Work instructions: Rewrite every listing with "Rock Music" replaced by "J-Rock", leaving all else unchanged, and omit the pictures from your answer.

Recorded data:
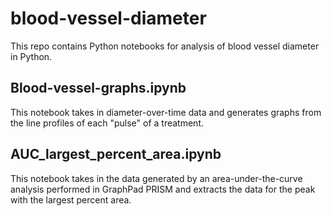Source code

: # blood-vessel-diameter

This repo contains Python notebooks for analysis of blood vessel diameter in Python.

## Blood-vessel-graphs.ipynb

This notebook takes in diameter-over-time data and generates graphs from the line profiles of each "pulse" of a treatment.

## AUC_largest_percent_area.ipynb

This notebook takes in the data generated by an area-under-the-curve analysis performed in GraphPad PRISM and extracts the data for the peak with the largest percent area. 
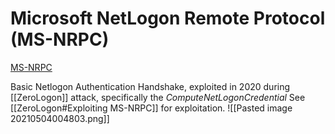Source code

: # Microsoft NetLogon Remote Protocol (MS-NRPC)
 
 [MS-NRPC](https://docs.microsoft.com/en-us/openspecs/windows_protocols/ms-nrpc/ff8f970f-3e37-40f7-bd4b-af7336e4792f)

Basic Netlogon Authentication Handshake, exploited in 2020 during [[ZeroLogon]] attack, specifically the *ComputeNetLogonCredential*
See [[ZeroLogon#Exploiting MS-NRPC]] for exploitation. 
![[Pasted image 20210504004803.png]]





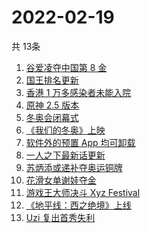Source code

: # 2022-02-19
  共 13条

  <!-- BEGIN -->
  <!-- 最后更新时间:Sat Feb 19 2022 10:11:32 GMT+0000 (Coordinated Universal Time) -->
  1. [谷爱凌夺中国第 8 金](https://www.zhihu.com/search?q=谷爱凌)
1. [国王排名更新](https://www.zhihu.com/search?q=国王排名)
1. [香港 1 万多感染者未能入院](https://www.zhihu.com/search?q=香港疫情)
1. [原神 2.5 版本](https://www.zhihu.com/search?q=原神)
1. [冬奥会闭幕式](https://www.zhihu.com/search?q=冬奥会闭幕式)
1. [《我们的冬奥》上映](https://www.zhihu.com/search?q=我们的冬奥)
1. [软件外的预置 App 均可卸载](https://www.zhihu.com/search?q=预置App)
1. [一人之下最新话更新](https://www.zhihu.com/search?q=一人之下)
1. [苏炳添或递补夺奥运铜牌](https://www.zhihu.com/search?q=苏炳添)
1. [花滑女单谢娃夺金](https://www.zhihu.com/search?q=花样滑冰)
1. [游戏王大师决斗 Xyz Festival](https://www.zhihu.com/search?q=游戏王)
1. [《地平线：西之绝境》上线](https://www.zhihu.com/search?q=地平线西之绝境)
1. [Uzi 复出首秀失利](https://www.zhihu.com/search?q=Uzi)
  <!-- END -->
  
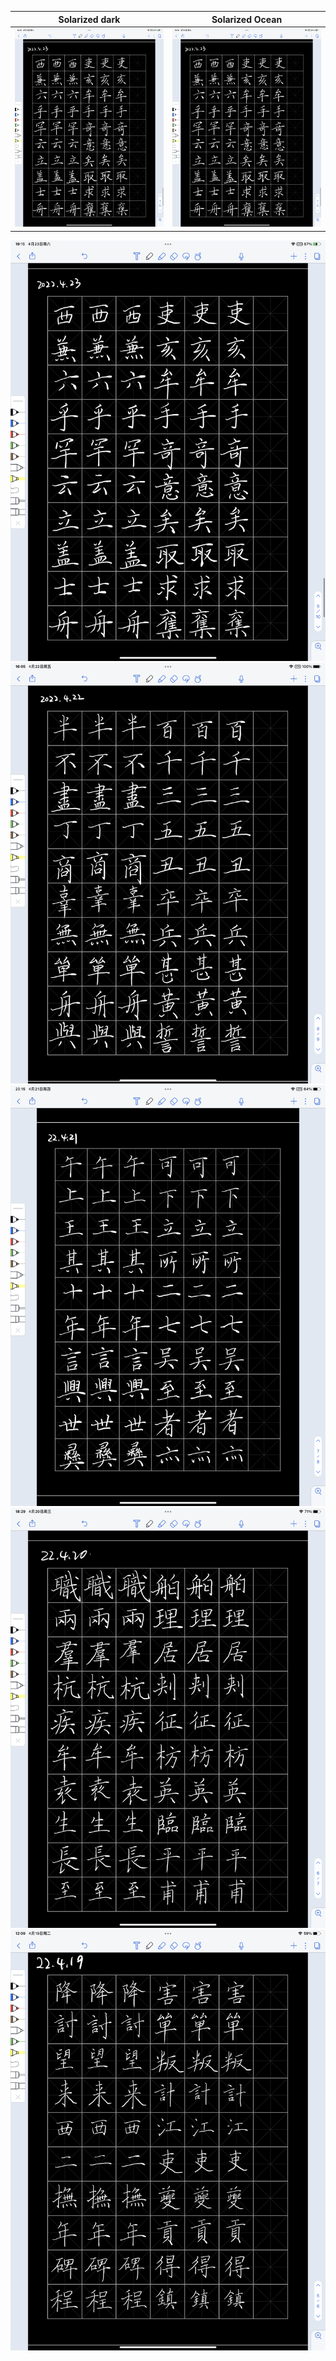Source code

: Solarized dark             |  Solarized Ocean
:-------------------------:|:-------------------------:
<img src="/assets/20220423_171546000_iOS.png" width="600">  |  <img src="/assets/20220423_171546000_iOS.png" width="600">

<img src="/assets/20220423_171546000_iOS.png" width="600">
<img src="/assets/20220422_140542000_iOS.png" width="600">
<img src="/assets/20220421_181517000_iOS.png" width="600">
<img src="/assets/20220420_162920000_iOS.png" width="600">
<img src="/assets/20220419_100913000_iOS.png" width="600">
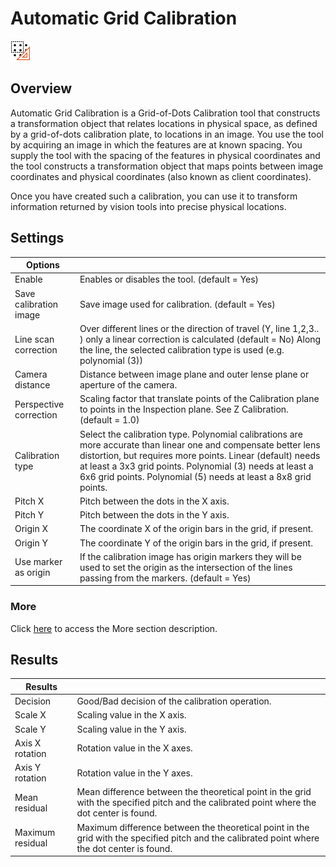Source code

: Automatic Grid Calibration
==========================


![](../../../img/x_Graphics/Tools/UvfCvlGridCalibration-0.png)


Overview
--------

Automatic Grid Calibration is a Grid-of-Dots Calibration tool that constructs a transformation object that relates locations in physical space, as defined by a grid-of-dots calibration plate, to locations in an image. You use the tool by acquiring an image in which the features are at known spacing. You supply the tool with the spacing of the features in physical coordinates and the tool constructs a transformation object that maps points between image coordinates and physical coordinates (also known as client coordinates).

Once you have created such a calibration, you can use it to transform information returned by vision tools into precise physical locations.

Settings
--------

| Options | |
| --- | --- |
| Enable | Enables or disables the tool. (default = Yes) |
| Save calibration image | Save image used for calibration. (default = Yes) |
| Line scan correction | Over different lines or the direction of travel (Y, line 1,2,3.. ) only a linear correction is calculated (default = No) Along the line, the selected calibration type is used (e.g. polynomial (3)) |
| Camera distance | Distance between image plane and outer lense plane or aperture of the camera. |
| Perspective correction | Scaling factor that translate points of the Calibration plane to points in the Inspection plane. See Z Calibration. (default = 1.0) |
| Calibration type | Select the calibration type. Polynomial calibrations are more accurate than linear one and compensate better lens distortion, but requires more points. Linear (default) needs at least a 3x3 grid points. Polynomial (3) needs at least a 6x6 grid points. Polynomial (5) needs at least a 8x8 grid points. |
| Pitch X | Pitch between the dots in the X axis. |
| Pitch Y | Pitch between the dots in the Y axis. |
| Origin X | The coordinate X of the origin bars in the grid, if present. |
| Origin Y | The coordinate Y of the origin bars in the grid, if present. |
| Use marker as origin | If the calibration image has origin markers they will be used to set the origin as the intersection of the lines passing from the markers. (default = Yes) |


### More


Click [here](../../Windows/dialog_settings.md) to access the More section description.


Results
-------

| Results | |
| --- | --- |
| Decision | Good/Bad decision of the calibration operation. |
| Scale X | Scaling value in the X axis. |
| Scale Y | Scaling value in the Y axis. |
| Axis X rotation | Rotation value in the X axes. |
| Axis Y rotation | Rotation value in the Y axes. |
| Mean residual | Mean difference between the theoretical point in the grid with the specified pitch and the calibrated point where the dot center is found. |
| Maximum residual | Maximum difference between the theoretical point in the grid with the specified pitch and the calibrated point where the dot center is found. |



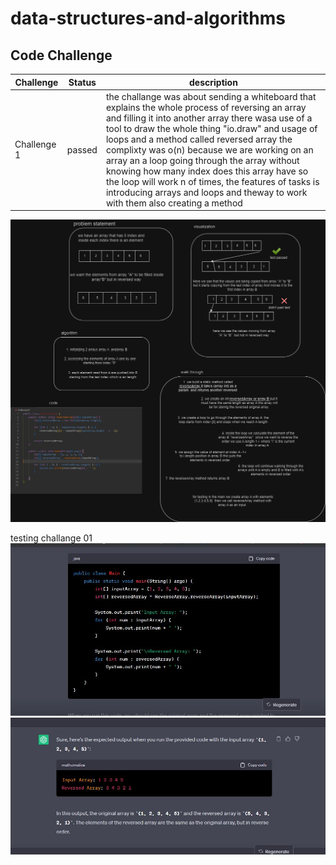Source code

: # data-structures-and-algorithms

## Code Challenge

| Challenge   | Status     | description |
|-------------|------------| -------------|
| Challenge 1 | passed     | the challange was about sending a whiteboard that explains the whole process of reversing an array and filling it into another array there wasa use of a tool to draw the whole thing "io.draw" and usage of loops and a method called reversed array the complixty was o(n) because we are working on an array an a loop going through the array without knowing how many index does this array have so the loop will work n of times, the features of tasks is introducing arrays and loops and theway to work with them also creating a method| 




![Alt text](challenge1.drawio.png)

testing challange 01 ![Alt text](Capture.JPG)     ![Alt text](<test 1.JPG>)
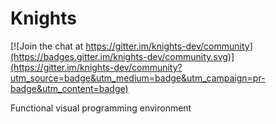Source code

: # Knights

[![Join the chat at https://gitter.im/knights-dev/community](https://badges.gitter.im/knights-dev/community.svg)](https://gitter.im/knights-dev/community?utm_source=badge&utm_medium=badge&utm_campaign=pr-badge&utm_content=badge)

Functional visual programming environment
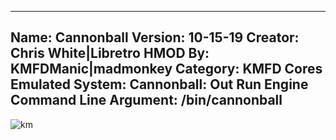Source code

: -----------------------
Name: Cannonball
Version: 10-15-19
Creator: Chris White|Libretro
HMOD By: KMFDManic|madmonkey
Category: KMFD Cores
Emulated System: Cannonball: Out Run Engine
Command Line Argument: /bin/cannonball
-----------------------
![km](https://i.imgur.com/AVK60p1.png)
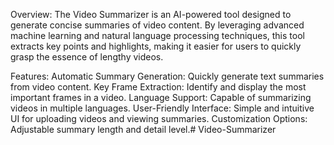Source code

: Overview:
The Video Summarizer is an AI-powered tool designed to generate concise summaries of video content. By leveraging advanced machine learning and natural language processing techniques, this tool extracts key points and highlights, making it easier for users to quickly grasp the essence of lengthy videos.

Features:
Automatic Summary Generation: Quickly generate text summaries from video content.
Key Frame Extraction: Identify and display the most important frames in a video.
Language Support: Capable of summarizing videos in multiple languages.
User-Friendly Interface: Simple and intuitive UI for uploading videos and viewing summaries.
Customization Options: Adjustable summary length and detail level.# Video-Summarizer
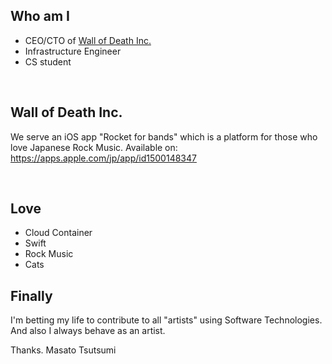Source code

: ## Who am I

- CEO/CTO of [Wall of Death Inc.](https://wall-of-death.com)
- Infrastructure Engineer
- CS student

<br>

## Wall of Death Inc.

We serve an iOS app "Rocket for bands" which is a platform for those who love Japanese Rock Music.
Available on: https://apps.apple.com/jp/app/id1500148347

<br>

## Love

- Cloud Container
- Swift
- Rock Music
- Cats

## Finally

I'm betting my life to contribute to all "artists" using Software Technologies.
And also I always behave as an artist.

Thanks.
Masato Tsutsumi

Response below:
Source code

: # blood-vessel-diameter

This repo contains Python notebooks for analysis of blood vessel diameter in Python.

## Blood-vessel-graphs.ipynb

This notebook takes in diameter-over-time data and generates graphs from the line profiles of each "pulse" of a treatment.

## AUC_largest_percent_area.ipynb

This notebook takes in the data generated by an area-under-the-curve analysis performed in GraphPad PRISM and extracts the data for the peak with the largest percent area. 
Source code

: # Microsoft NetLogon Remote Protocol (MS-NRPC)
 
 [MS-NRPC](https://docs.microsoft.com/en-us/openspecs/windows_protocols/ms-nrpc/ff8f970f-3e37-40f7-bd4b-af7336e4792f)

Basic Netlogon Authentication Handshake, exploited in 2020 during [[ZeroLogon]] attack, specifically the *ComputeNetLogonCredential*
See [[ZeroLogon#Exploiting MS-NRPC]] for exploitation. 
![[Pasted image 20210504004803.png]]





Source code

: # 2022-02-19
  共 13条

  <!-- BEGIN -->
  <!-- 最后更新时间:Sat Feb 19 2022 10:11:32 GMT+0000 (Coordinated Universal Time) -->
  1. [谷爱凌夺中国第 8 金](https://www.zhihu.com/search?q=谷爱凌)
1. [国王排名更新](https://www.zhihu.com/search?q=国王排名)
1. [香港 1 万多感染者未能入院](https://www.zhihu.com/search?q=香港疫情)
1. [原神 2.5 版本](https://www.zhihu.com/search?q=原神)
1. [冬奥会闭幕式](https://www.zhihu.com/search?q=冬奥会闭幕式)
1. [《我们的冬奥》上映](https://www.zhihu.com/search?q=我们的冬奥)
1. [软件外的预置 App 均可卸载](https://www.zhihu.com/search?q=预置App)
1. [一人之下最新话更新](https://www.zhihu.com/search?q=一人之下)
1. [苏炳添或递补夺奥运铜牌](https://www.zhihu.com/search?q=苏炳添)
1. [花滑女单谢娃夺金](https://www.zhihu.com/search?q=花样滑冰)
1. [游戏王大师决斗 Xyz Festival](https://www.zhihu.com/search?q=游戏王)
1. [《地平线：西之绝境》上线](https://www.zhihu.com/search?q=地平线西之绝境)
1. [Uzi 复出首秀失利](https://www.zhihu.com/search?q=Uzi)
  <!-- END -->
  
Source code

: Solarized dark             |  Solarized Ocean
:-------------------------:|:-------------------------:
<img src="/assets/20220423_171546000_iOS.png" width="600">  |  <img src="/assets/20220423_171546000_iOS.png" width="600">

<img src="/assets/20220423_171546000_iOS.png" width="600">
<img src="/assets/20220422_140542000_iOS.png" width="600">
<img src="/assets/20220421_181517000_iOS.png" width="600">
<img src="/assets/20220420_162920000_iOS.png" width="600">
<img src="/assets/20220419_100913000_iOS.png" width="600">
Source code

: Automatic Grid Calibration
==========================


![](../../../img/x_Graphics/Tools/UvfCvlGridCalibration-0.png)


Overview
--------

Automatic Grid Calibration is a Grid-of-Dots Calibration tool that constructs a transformation object that relates locations in physical space, as defined by a grid-of-dots calibration plate, to locations in an image. You use the tool by acquiring an image in which the features are at known spacing. You supply the tool with the spacing of the features in physical coordinates and the tool constructs a transformation object that maps points between image coordinates and physical coordinates (also known as client coordinates).

Once you have created such a calibration, you can use it to transform information returned by vision tools into precise physical locations.

Settings
--------

| Options | |
| --- | --- |
| Enable | Enables or disables the tool. (default = Yes) |
| Save calibration image | Save image used for calibration. (default = Yes) |
| Line scan correction | Over different lines or the direction of travel (Y, line 1,2,3.. ) only a linear correction is calculated (default = No) Along the line, the selected calibration type is used (e.g. polynomial (3)) |
| Camera distance | Distance between image plane and outer lense plane or aperture of the camera. |
| Perspective correction | Scaling factor that translate points of the Calibration plane to points in the Inspection plane. See Z Calibration. (default = 1.0) |
| Calibration type | Select the calibration type. Polynomial calibrations are more accurate than linear one and compensate better lens distortion, but requires more points. Linear (default) needs at least a 3x3 grid points. Polynomial (3) needs at least a 6x6 grid points. Polynomial (5) needs at least a 8x8 grid points. |
| Pitch X | Pitch between the dots in the X axis. |
| Pitch Y | Pitch between the dots in the Y axis. |
| Origin X | The coordinate X of the origin bars in the grid, if present. |
| Origin Y | The coordinate Y of the origin bars in the grid, if present. |
| Use marker as origin | If the calibration image has origin markers they will be used to set the origin as the intersection of the lines passing from the markers. (default = Yes) |


### More


Click [here](../../Windows/dialog_settings.md) to access the More section description.


Results
-------

| Results | |
| --- | --- |
| Decision | Good/Bad decision of the calibration operation. |
| Scale X | Scaling value in the X axis. |
| Scale Y | Scaling value in the Y axis. |
| Axis X rotation | Rotation value in the X axes. |
| Axis Y rotation | Rotation value in the Y axes. |
| Mean residual | Mean difference between the theoretical point in the grid with the specified pitch and the calibrated point where the dot center is found. |
| Maximum residual | Maximum difference between the theoretical point in the grid with the specified pitch and the calibrated point where the dot center is found. |



Source code

: # data-structures-and-algorithms

## Code Challenge

| Challenge   | Status     | description |
|-------------|------------| -------------|
| Challenge 1 | passed     | the challange was about sending a whiteboard that explains the whole process of reversing an array and filling it into another array there wasa use of a tool to draw the whole thing "io.draw" and usage of loops and a method called reversed array the complixty was o(n) because we are working on an array an a loop going through the array without knowing how many index does this array have so the loop will work n of times, the features of tasks is introducing arrays and loops and theway to work with them also creating a method| 




![Alt text](challenge1.drawio.png)

testing challange 01 ![Alt text](Capture.JPG)     ![Alt text](<test 1.JPG>)
Source code

: # Knights

[![Join the chat at https://gitter.im/knights-dev/community](https://badges.gitter.im/knights-dev/community.svg)](https://gitter.im/knights-dev/community?utm_source=badge&utm_medium=badge&utm_campaign=pr-badge&utm_content=badge)

Functional visual programming environment
Source code

: -----------------------
Name: Cannonball
Version: 10-15-19
Creator: Chris White|Libretro
HMOD By: KMFDManic|madmonkey
Category: KMFD Cores
Emulated System: Cannonball: Out Run Engine
Command Line Argument: /bin/cannonball
-----------------------
![km](https://i.imgur.com/AVK60p1.png)
Source code

: Overview:
The Video Summarizer is an AI-powered tool designed to generate concise summaries of video content. By leveraging advanced machine learning and natural language processing techniques, this tool extracts key points and highlights, making it easier for users to quickly grasp the essence of lengthy videos.

Features:
Automatic Summary Generation: Quickly generate text summaries from video content.
Key Frame Extraction: Identify and display the most important frames in a video.
Language Support: Capable of summarizing videos in multiple languages.
User-Friendly Interface: Simple and intuitive UI for uploading videos and viewing summaries.
Customization Options: Adjustable summary length and detail level.# Video-Summarizer
Source code

: ## Who am I

- CEO/CTO of [Wall of Death Inc.](https://wall-of-death.com)
- Infrastructure Engineer
- CS student

<br>

## Wall of Death Inc.

We serve an iOS app "Rocket for bands" which is a platform for those who love Japanese J-Rock.
Available on: https://apps.apple.com/jp/app/id1500148347

<br>

## Love

- Cloud Container
- Swift
- J-Rock
- Cats

## Finally

I'm betting my life to contribute to all "artists" using Software Technologies.
And also I always behave as an artist.

Thanks.
Masato Tsutsumi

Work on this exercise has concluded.